> [EXERCISE DIRECTIONS] Turn every line of the records below into a JSON list of strings, with one string per line and blank lines dropped.

> [SOURCE DATA]
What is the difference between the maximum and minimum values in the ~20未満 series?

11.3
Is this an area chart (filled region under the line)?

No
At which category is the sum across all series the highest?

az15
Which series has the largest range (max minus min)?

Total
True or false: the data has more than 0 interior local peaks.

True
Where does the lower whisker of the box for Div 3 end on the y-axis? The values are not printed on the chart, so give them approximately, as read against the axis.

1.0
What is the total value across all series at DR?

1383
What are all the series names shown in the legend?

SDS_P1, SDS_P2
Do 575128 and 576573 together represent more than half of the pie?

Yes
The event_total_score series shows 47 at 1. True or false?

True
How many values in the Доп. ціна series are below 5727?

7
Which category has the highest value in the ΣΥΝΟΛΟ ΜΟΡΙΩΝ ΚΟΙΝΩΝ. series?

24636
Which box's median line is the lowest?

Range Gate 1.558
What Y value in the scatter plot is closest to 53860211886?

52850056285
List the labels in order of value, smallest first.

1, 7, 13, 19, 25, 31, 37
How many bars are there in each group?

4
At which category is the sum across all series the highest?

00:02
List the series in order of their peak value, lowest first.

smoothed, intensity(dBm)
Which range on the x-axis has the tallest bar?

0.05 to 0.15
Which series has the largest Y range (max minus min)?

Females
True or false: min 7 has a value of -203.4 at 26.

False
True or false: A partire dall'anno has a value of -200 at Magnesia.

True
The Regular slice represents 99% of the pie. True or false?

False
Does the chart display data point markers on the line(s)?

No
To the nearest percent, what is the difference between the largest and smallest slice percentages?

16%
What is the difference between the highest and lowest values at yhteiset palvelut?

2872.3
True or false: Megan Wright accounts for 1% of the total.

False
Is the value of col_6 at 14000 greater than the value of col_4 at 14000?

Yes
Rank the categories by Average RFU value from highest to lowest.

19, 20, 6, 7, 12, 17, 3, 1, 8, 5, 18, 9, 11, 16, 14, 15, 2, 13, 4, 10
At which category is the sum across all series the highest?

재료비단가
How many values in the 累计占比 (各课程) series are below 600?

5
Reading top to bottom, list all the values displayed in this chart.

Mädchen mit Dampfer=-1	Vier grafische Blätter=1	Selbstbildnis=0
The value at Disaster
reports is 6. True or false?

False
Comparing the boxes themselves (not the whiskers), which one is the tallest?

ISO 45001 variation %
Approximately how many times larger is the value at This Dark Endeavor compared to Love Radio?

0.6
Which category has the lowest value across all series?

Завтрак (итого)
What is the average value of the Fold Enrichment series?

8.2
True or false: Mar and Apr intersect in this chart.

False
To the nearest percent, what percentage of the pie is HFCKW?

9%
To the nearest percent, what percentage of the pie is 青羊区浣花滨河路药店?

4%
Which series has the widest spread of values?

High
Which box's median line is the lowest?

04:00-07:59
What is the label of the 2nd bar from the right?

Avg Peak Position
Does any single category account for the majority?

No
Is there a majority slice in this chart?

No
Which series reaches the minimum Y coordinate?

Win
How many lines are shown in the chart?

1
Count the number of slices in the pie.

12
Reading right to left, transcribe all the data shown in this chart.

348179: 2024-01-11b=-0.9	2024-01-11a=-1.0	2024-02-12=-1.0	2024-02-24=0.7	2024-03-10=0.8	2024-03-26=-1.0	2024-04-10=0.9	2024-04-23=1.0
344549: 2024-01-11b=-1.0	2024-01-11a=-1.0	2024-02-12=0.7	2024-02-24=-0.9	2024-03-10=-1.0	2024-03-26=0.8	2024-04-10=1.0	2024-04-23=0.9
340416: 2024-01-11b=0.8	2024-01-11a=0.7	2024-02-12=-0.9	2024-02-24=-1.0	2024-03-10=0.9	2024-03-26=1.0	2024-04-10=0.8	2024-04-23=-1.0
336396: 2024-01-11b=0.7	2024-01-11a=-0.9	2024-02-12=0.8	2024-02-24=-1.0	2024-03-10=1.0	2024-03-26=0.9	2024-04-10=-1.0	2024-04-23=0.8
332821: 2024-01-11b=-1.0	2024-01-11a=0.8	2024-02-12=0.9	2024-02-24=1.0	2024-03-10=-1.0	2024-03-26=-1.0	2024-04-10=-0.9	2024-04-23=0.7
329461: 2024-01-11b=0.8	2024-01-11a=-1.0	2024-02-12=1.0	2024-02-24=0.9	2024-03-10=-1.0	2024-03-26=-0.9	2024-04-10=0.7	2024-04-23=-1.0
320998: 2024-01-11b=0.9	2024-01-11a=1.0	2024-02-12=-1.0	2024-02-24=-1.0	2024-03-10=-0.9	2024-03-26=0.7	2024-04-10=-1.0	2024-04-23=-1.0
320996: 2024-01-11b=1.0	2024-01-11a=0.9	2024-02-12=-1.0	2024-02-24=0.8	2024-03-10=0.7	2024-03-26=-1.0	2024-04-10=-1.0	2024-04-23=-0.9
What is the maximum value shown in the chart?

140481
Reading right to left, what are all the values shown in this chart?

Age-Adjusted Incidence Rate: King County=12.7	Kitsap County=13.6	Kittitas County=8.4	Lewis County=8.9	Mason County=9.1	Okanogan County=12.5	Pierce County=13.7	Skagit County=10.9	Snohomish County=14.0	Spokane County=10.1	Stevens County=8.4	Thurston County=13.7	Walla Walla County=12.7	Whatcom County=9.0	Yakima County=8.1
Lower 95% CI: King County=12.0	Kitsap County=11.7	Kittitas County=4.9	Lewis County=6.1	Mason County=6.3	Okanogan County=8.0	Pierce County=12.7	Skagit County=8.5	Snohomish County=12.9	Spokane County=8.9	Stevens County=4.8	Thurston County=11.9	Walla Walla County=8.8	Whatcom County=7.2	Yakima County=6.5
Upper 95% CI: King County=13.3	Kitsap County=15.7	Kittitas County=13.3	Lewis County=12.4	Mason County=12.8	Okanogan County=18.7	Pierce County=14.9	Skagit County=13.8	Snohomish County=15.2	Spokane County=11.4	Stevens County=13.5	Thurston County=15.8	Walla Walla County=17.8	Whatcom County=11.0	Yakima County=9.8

> [EXERCISE SOLUTION]
[
  "What is the difference between the maximum and minimum values in the ~20未満 series?",
  "11.3",
  "Is this an area chart (filled region under the line)?",
  "No",
  "At which category is the sum across all series the highest?",
  "az15",
  "Which series has the largest range (max minus min)?",
  "Total",
  "True or false: the data has more than 0 interior local peaks.",
  "True",
  "Where does the lower whisker of the box for Div 3 end on the y-axis? The values are not printed on the chart, so give them approximately, as read against the axis.",
  "1.0",
  "What is the total value across all series at DR?",
  "1383",
  "What are all the series names shown in the legend?",
  "SDS_P1, SDS_P2",
  "Do 575128 and 576573 together represent more than half of the pie?",
  "Yes",
  "The event_total_score series shows 47 at 1. True or false?",
  "True",
  "How many values in the Доп. ціна series are below 5727?",
  "7",
  "Which category has the highest value in the ΣΥΝΟΛΟ ΜΟΡΙΩΝ ΚΟΙΝΩΝ. series?",
  "24636",
  "Which box's median line is the lowest?",
  "Range Gate 1.558",
  "What Y value in the scatter plot is closest to 53860211886?",
  "52850056285",
  "List the labels in order of value, smallest first.",
  "1, 7, 13, 19, 25, 31, 37",
  "How many bars are there in each group?",
  "4",
  "At which category is the sum across all series the highest?",
  "00:02",
  "List the series in order of their peak value, lowest first.",
  "smoothed, intensity(dBm)",
  "Which range on the x-axis has the tallest bar?",
  "0.05 to 0.15",
  "Which series has the largest Y range (max minus min)?",
  "Females",
  "True or false: min 7 has a value of -203.4 at 26.",
  "False",
  "True or false: A partire dall'anno has a value of -200 at Magnesia.",
  "True",
  "The Regular slice represents 99% of the pie. True or false?",
  "False",
  "Does the chart display data point markers on the line(s)?",
  "No",
  "To the nearest percent, what is the difference between the largest and smallest slice percentages?",
  "16%",
  "What is the difference between the highest and lowest values at yhteiset palvelut?",
  "2872.3",
  "True or false: Megan Wright accounts for 1% of the total.",
  "False",
  "Is the value of col_6 at 14000 greater than the value of col_4 at 14000?",
  "Yes",
  "Rank the categories by Average RFU value from highest to lowest.",
  "19, 20, 6, 7, 12, 17, 3, 1, 8, 5, 18, 9, 11, 16, 14, 15, 2, 13, 4, 10",
  "At which category is the sum across all series the highest?",
  "재료비단가",
  "How many values in the 累计占比 (各课程) series are below 600?",
  "5",
  "Reading top to bottom, list all the values displayed in this chart.",
  "Mädchen mit Dampfer=-1\tVier grafische Blätter=1\tSelbstbildnis=0",
  "The value at Disaster",
  "reports is 6. True or false?",
  "False",
  "Comparing the boxes themselves (not the whiskers), which one is the tallest?",
  "ISO 45001 variation %",
  "Approximately how many times larger is the value at This Dark Endeavor compared to Love Radio?",
  "0.6",
  "Which category has the lowest value across all series?",
  "Завтрак (итого)",
  "What is the average value of the Fold Enrichment series?",
  "8.2",
  "True or false: Mar and Apr intersect in this chart.",
  "False",
  "To the nearest percent, what percentage of the pie is HFCKW?",
  "9%",
  "To the nearest percent, what percentage of the pie is 青羊区浣花滨河路药店?",
  "4%",
  "Which series has the widest spread of values?",
  "High",
  "Which box's median line is the lowest?",
  "04:00-07:59",
  "What is the label of the 2nd bar from the right?",
  "Avg Peak Position",
  "Does any single category account for the majority?",
  "No",
  "Is there a majority slice in this chart?",
  "No",
  "Which series reaches the minimum Y coordinate?",
  "Win",
  "How many lines are shown in the chart?",
  "1",
  "Count the number of slices in the pie.",
  "12",
  "Reading right to left, transcribe all the data shown in this chart.",
  "348179: 2024-01-11b=-0.9\t2024-01-11a=-1.0\t2024-02-12=-1.0\t2024-02-24=0.7\t2024-03-10=0.8\t2024-03-26=-1.0\t2024-04-10=0.9\t2024-04-23=1.0",
  "344549: 2024-01-11b=-1.0\t2024-01-11a=-1.0\t2024-02-12=0.7\t2024-02-24=-0.9\t2024-03-10=-1.0\t2024-03-26=0.8\t2024-04-10=1.0\t2024-04-23=0.9",
  "340416: 2024-01-11b=0.8\t2024-01-11a=0.7\t2024-02-12=-0.9\t2024-02-24=-1.0\t2024-03-10=0.9\t2024-03-26=1.0\t2024-04-10=0.8\t2024-04-23=-1.0",
  "336396: 2024-01-11b=0.7\t2024-01-11a=-0.9\t2024-02-12=0.8\t2024-02-24=-1.0\t2024-03-10=1.0\t2024-03-26=0.9\t2024-04-10=-1.0\t2024-04-23=0.8",
  "332821: 2024-01-11b=-1.0\t2024-01-11a=0.8\t2024-02-12=0.9\t2024-02-24=1.0\t2024-03-10=-1.0\t2024-03-26=-1.0\t2024-04-10=-0.9\t2024-04-23=0.7",
  "329461: 2024-01-11b=0.8\t2024-01-11a=-1.0\t2024-02-12=1.0\t2024-02-24=0.9\t2024-03-10=-1.0\t2024-03-26=-0.9\t2024-04-10=0.7\t2024-04-23=-1.0",
  "320998: 2024-01-11b=0.9\t2024-01-11a=1.0\t2024-02-12=-1.0\t2024-02-24=-1.0\t2024-03-10=-0.9\t2024-03-26=0.7\t2024-04-10=-1.0\t2024-04-23=-1.0",
  "320996: 2024-01-11b=1.0\t2024-01-11a=0.9\t2024-02-12=-1.0\t2024-02-24=0.8\t2024-03-10=0.7\t2024-03-26=-1.0\t2024-04-10=-1.0\t2024-04-23=-0.9",
  "What is the maximum value shown in the chart?",
  "140481",
  "Reading right to left, what are all the values shown in this chart?",
  "Age-Adjusted Incidence Rate: King County=12.7\tKitsap County=13.6\tKittitas County=8.4\tLewis County=8.9\tMason County=9.1\tOkanogan County=12.5\tPierce County=13.7\tSkagit County=10.9\tSnohomish County=14.0\tSpokane County=10.1\tStevens County=8.4\tThurston County=13.7\tWalla Walla County=12.7\tWhatcom County=9.0\tYakima County=8.1",
  "Lower 95% CI: King County=12.0\tKitsap County=11.7\tKittitas County=4.9\tLewis County=6.1\tMason County=6.3\tOkanogan County=8.0\tPierce County=12.7\tSkagit County=8.5\tSnohomish County=12.9\tSpokane County=8.9\tStevens County=4.8\tThurston County=11.9\tWalla Walla County=8.8\tWhatcom County=7.2\tYakima County=6.5",
  "Upper 95% CI: King County=13.3\tKitsap County=15.7\tKittitas County=13.3\tLewis County=12.4\tMason County=12.8\tOkanogan County=18.7\tPierce County=14.9\tSkagit County=13.8\tSnohomish County=15.2\tSpokane County=11.4\tStevens County=13.5\tThurston County=15.8\tWalla Walla County=17.8\tWhatcom County=11.0\tYakima County=9.8"
]